Sur une base annualisée, le PIB américain a augmenté de 2,9% au quatrième trimestre 2022 par rapport au troisième. Cette bonne augmentation ne fait que marquer un léger ralentissement trimestriel. Ce chiffre s’est également révélé supérieur à la prévision du consensus. Toutefois, une analyse détaillée montre qu’il y a matière à préoccupations. Environ la moitié de l'augmentation du PIB relève de la reconstitution des stocks. Cette hausse succède à deux trimestres de contribution négative. Les dépenses de consommation personnelle ont également contribué à environ la moitié de l‘augmentation du PIB, mais les investissements dans les structures ont eu un impact négligeable et, sous l’effet de taux hypothécaires élevés, les investissements résidentiels continuent de peser sur le PIB. En outre, au dernier trimestre 2022, le PIB n'a progressé que de 1,0% par rapport au même trimestre 2021. Malgré la résilience apparente au quatrième trimestre, les courants sous-jacents sont clairement négatifs, et les effets retardés des hausses de taux passées et des hausses de taux directeurs à venir devraient les renforcer. Sans la vigueur du marché du travail, les débats autour d’un risque de récession seraient encore plus intenses.

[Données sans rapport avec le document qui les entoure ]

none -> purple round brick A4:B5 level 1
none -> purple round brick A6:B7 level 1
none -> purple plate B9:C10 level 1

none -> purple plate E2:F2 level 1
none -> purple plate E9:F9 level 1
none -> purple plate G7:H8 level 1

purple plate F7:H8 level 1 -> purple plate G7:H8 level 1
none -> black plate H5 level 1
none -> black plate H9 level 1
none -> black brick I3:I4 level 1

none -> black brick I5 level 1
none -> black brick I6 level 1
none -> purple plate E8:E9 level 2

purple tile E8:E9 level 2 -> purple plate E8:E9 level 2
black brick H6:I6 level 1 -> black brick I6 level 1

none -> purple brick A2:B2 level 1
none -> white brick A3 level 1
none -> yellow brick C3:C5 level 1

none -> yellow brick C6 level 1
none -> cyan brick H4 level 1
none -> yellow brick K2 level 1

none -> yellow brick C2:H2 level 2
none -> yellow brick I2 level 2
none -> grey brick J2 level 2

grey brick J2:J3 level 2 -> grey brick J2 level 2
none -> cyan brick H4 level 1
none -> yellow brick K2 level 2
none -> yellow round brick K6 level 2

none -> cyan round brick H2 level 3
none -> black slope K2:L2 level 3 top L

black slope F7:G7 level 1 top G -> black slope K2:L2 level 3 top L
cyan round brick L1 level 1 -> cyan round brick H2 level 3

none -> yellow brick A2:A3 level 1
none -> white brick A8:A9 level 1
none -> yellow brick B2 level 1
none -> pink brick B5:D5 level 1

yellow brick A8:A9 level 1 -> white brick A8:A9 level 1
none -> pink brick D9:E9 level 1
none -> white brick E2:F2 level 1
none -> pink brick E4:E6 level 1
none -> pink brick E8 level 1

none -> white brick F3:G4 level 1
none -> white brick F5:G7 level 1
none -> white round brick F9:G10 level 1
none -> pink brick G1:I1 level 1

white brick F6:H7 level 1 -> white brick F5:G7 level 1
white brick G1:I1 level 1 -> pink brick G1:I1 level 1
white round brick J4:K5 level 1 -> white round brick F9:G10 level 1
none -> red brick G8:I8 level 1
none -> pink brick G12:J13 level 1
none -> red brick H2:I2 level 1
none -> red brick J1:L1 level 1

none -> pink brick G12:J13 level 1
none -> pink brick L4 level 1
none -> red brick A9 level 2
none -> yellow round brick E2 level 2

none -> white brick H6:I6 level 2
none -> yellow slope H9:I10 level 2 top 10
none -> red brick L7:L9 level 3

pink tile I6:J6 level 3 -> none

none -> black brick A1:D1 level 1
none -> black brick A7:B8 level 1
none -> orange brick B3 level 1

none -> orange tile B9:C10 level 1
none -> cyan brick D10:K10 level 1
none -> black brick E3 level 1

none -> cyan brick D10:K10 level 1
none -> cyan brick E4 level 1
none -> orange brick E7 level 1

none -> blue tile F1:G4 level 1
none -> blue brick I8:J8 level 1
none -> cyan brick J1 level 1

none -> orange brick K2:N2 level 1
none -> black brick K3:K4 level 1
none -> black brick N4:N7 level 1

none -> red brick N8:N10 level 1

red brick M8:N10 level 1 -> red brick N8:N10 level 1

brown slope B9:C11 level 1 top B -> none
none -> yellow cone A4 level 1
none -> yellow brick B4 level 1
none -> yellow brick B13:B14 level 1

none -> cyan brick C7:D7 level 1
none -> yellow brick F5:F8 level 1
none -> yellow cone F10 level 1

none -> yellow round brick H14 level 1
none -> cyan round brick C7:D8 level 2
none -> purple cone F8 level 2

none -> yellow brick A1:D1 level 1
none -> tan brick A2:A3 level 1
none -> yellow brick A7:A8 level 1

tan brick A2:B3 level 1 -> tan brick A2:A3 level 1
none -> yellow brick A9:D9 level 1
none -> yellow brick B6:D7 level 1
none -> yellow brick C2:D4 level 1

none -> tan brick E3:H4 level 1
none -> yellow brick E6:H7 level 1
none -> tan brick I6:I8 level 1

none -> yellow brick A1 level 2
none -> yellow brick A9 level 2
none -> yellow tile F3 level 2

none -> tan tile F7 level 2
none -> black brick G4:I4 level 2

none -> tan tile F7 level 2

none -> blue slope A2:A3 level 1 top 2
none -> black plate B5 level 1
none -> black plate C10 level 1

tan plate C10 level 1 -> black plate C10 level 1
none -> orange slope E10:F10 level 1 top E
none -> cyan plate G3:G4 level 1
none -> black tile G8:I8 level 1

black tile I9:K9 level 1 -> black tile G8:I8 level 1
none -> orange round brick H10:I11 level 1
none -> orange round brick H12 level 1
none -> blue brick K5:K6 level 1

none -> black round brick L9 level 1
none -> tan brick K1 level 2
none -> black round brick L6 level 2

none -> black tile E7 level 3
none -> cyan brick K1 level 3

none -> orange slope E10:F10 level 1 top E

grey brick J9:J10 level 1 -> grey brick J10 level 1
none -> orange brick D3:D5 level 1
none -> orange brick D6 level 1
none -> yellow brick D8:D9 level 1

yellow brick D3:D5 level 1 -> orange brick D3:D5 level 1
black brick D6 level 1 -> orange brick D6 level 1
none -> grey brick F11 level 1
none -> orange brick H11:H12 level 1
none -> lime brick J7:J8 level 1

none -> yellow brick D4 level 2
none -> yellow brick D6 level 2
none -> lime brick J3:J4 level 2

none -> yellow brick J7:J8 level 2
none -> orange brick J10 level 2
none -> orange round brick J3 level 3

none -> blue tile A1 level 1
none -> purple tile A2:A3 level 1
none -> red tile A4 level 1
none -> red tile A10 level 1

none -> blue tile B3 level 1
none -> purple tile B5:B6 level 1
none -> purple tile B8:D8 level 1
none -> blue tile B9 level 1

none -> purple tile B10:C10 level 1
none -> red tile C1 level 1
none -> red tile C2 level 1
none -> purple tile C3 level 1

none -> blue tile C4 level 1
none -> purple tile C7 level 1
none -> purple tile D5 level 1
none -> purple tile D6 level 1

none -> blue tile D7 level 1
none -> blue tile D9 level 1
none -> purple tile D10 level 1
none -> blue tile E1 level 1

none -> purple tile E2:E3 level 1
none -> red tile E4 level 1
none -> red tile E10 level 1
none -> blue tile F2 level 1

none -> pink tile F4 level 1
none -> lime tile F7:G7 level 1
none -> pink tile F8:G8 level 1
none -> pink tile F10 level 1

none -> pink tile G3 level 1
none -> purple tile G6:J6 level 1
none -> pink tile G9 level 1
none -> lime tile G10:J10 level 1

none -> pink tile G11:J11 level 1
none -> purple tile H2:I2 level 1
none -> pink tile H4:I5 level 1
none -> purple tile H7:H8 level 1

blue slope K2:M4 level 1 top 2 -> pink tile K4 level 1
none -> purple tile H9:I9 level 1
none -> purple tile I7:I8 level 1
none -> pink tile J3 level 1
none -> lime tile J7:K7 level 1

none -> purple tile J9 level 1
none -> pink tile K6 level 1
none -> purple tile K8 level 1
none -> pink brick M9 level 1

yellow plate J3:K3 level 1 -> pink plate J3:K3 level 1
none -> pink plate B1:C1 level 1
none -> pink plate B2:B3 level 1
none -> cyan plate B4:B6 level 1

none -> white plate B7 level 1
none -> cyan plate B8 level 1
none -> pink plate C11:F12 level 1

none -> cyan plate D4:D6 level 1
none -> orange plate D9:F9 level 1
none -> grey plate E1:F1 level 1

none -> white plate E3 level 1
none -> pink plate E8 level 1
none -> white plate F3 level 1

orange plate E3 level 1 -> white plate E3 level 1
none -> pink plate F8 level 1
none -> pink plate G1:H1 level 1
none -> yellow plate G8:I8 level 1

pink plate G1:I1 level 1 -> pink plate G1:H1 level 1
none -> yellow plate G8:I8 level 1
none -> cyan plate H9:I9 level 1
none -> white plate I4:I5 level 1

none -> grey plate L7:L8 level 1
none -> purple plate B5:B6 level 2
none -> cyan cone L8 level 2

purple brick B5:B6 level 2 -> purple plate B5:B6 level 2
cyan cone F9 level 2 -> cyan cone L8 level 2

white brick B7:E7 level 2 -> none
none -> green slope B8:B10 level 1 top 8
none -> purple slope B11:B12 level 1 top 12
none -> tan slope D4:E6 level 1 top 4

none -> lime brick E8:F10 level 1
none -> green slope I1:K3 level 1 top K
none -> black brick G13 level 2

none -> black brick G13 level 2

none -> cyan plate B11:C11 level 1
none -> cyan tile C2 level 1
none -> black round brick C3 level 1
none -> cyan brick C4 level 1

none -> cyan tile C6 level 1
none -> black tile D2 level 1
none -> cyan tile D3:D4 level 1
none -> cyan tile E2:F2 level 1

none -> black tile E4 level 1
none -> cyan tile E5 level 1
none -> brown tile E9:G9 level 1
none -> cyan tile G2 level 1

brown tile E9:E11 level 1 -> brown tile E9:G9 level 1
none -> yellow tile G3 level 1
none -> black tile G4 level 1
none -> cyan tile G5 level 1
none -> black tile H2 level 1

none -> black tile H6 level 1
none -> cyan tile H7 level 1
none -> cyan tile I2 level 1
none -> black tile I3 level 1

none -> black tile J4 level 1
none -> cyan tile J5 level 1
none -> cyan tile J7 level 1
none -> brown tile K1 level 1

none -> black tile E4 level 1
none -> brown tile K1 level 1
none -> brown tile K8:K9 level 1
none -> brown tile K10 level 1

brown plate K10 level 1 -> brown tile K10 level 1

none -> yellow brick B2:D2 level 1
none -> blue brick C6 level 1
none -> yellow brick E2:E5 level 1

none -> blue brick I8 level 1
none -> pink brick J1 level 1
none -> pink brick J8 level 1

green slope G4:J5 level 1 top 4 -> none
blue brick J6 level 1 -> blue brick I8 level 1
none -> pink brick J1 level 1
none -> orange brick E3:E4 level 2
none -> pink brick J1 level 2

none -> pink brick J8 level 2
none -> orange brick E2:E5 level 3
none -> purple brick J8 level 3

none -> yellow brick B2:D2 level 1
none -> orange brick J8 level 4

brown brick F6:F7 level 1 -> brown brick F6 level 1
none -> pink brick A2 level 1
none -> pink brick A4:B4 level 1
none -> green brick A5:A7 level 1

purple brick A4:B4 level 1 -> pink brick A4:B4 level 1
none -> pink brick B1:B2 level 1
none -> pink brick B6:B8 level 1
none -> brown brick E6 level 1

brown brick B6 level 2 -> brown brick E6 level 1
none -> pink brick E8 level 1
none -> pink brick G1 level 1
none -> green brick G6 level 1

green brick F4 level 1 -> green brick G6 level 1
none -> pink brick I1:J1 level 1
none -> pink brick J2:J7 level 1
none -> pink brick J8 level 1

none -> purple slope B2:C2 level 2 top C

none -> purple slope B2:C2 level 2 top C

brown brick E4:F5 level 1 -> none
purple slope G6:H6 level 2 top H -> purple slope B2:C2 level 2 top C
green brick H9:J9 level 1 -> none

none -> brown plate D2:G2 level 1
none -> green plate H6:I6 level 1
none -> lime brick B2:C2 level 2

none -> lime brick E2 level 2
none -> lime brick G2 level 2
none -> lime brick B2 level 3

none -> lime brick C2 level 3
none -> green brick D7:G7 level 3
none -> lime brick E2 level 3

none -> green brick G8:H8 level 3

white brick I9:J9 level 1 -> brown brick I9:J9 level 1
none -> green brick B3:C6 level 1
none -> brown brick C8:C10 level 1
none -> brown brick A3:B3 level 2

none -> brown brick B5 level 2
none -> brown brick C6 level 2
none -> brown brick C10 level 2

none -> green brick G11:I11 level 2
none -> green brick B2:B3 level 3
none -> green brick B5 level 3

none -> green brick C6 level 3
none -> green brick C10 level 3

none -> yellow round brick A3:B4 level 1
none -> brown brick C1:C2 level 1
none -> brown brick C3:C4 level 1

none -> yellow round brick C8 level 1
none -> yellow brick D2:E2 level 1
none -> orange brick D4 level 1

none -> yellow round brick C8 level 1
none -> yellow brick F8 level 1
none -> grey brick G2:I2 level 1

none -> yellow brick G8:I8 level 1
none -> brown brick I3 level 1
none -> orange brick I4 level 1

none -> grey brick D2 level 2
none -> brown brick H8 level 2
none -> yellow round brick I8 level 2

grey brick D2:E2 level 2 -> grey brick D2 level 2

Les dernières données du PIB américain n’ont pu que plaire à ceux qui aiment voir le verre à moitié plein. Après tout, la croissance trimestrielle de 2,9% (chiffre annualisé et corrigé des variations saisonnières, cf. colonne f du tableau) reflète une saine progression du PIB, et ne marque qu'un léger ralentissement par rapport à la croissance du troisième trimestre de 3,2%. En outre, ce chiffre s’est révélé supérieur aux prévisions du consensus Bloomberg (qui tablait sur +2,6%). Jusqu'ici tout va bien.
Le camp du "verre à moitié vide" a la tâche plus facile pour argumenter en faveur de la prudence. Environ la moitié de l'augmentation du PIB relève de la reconstitution des stocks, avec une contribution de 1,46 point de pourcentage à la croissance (cf. colonne j).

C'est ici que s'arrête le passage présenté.